The lesson from the previous exercise is that it appears as though the universe will expand forever. As objects move farther and farther away from us, they eventually reach a point at which they are moving away from us faster than the speed of light. At that point, the light they emit will not be able to reach us, effectively removing them from the observable portion of the universe. As time goes on, the amount of stuff within the observable portion of the universe will get smaller and smaller. While the idea of a completely empty night sky may be sad, don't worry; our sun will be long dead by then.
The total density of the universe can be written as the sum of the densities of matter, radiation, and dark energy. Use this along with Eqs. \ref{eq:Omega0}, \ref{eq:MatterDensity}, \ref{eq:RadiationDensity}, and \ref{eq:DarkEnergyDensity} to derive Equation \ref{eq:FriedmannDimensionless}.
While Equation \ref{eq:FriedmannDimensionless} can't be solved by hand using the current observed values of the densities of each component, it can be solved in the case that the universe consists of only one of the three components.
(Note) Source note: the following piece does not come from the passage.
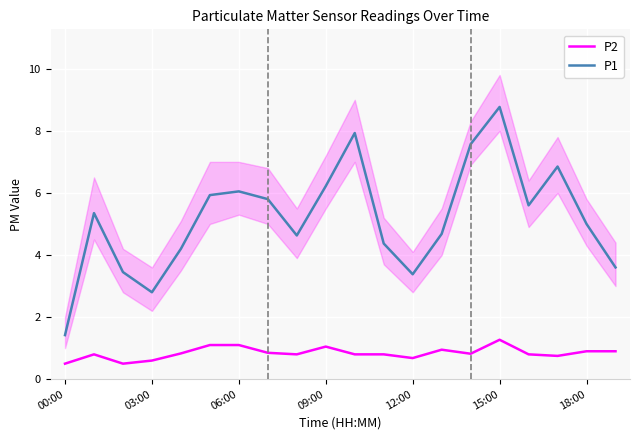

At which category does P1 reach its first local valley?

03:00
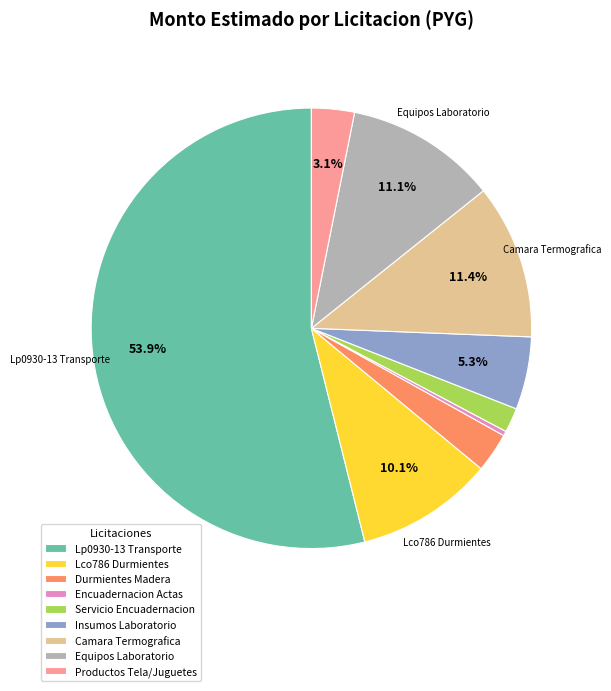

Which has a higher value, Productos Tela/Juguetes or Encuadernacion Actas?

Productos Tela/Juguetes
Here is the process, for example, if the universe is flat (\(K=0\)), consists only of radiation (\(\Omega_{r,0}=1\)), and starts with initial condition \(a(0)=0\).
$$\begin{align*}
\dot{a}^2(t)&=H_0^2\left(\frac{\cancelto{0}{\Omega_{m,0}}}{a(t)}+\frac{\cancelto{1}{\Omega_{r,0}}}{a^2(t)}+\cancelto{0}{\Omega_\Lambda} a^2(t)\right)-\cancelto{0}{K}&&\text{substitute values into Friedmann Equation}\\
\frac{da}{dt}&=\frac{H_0}{a}&&\text{take square root of both sides}\\
a\ da&=H_0\ dt&&\text{put all a's on one side and t's on the other}\\
\int\limits_{0}^{a(t)}a\ da&=\int\limits_{0}^{t}H_0\ dt&&\text{integrate both sides}\\
\frac{1}{2}a^2(t)-0&=H_0t-0&&\text{evaluate integral}\\
a(t)&=\sqrt{2H_0t}&&\text{solve for a(t)}
\end{align*}$$
Repeat this process to solve for \(a(t)\) for a flat universe that consists only of matter and for which \(a(0)=0\).
Repeat the process from the previous box to solve for \(a(t)\) for a flat universe that consists only of dark energy and for which \(a(0)=a_0\). Why can we not use \(a(0)=0\) in this case? (Explain both mathematically and physically.)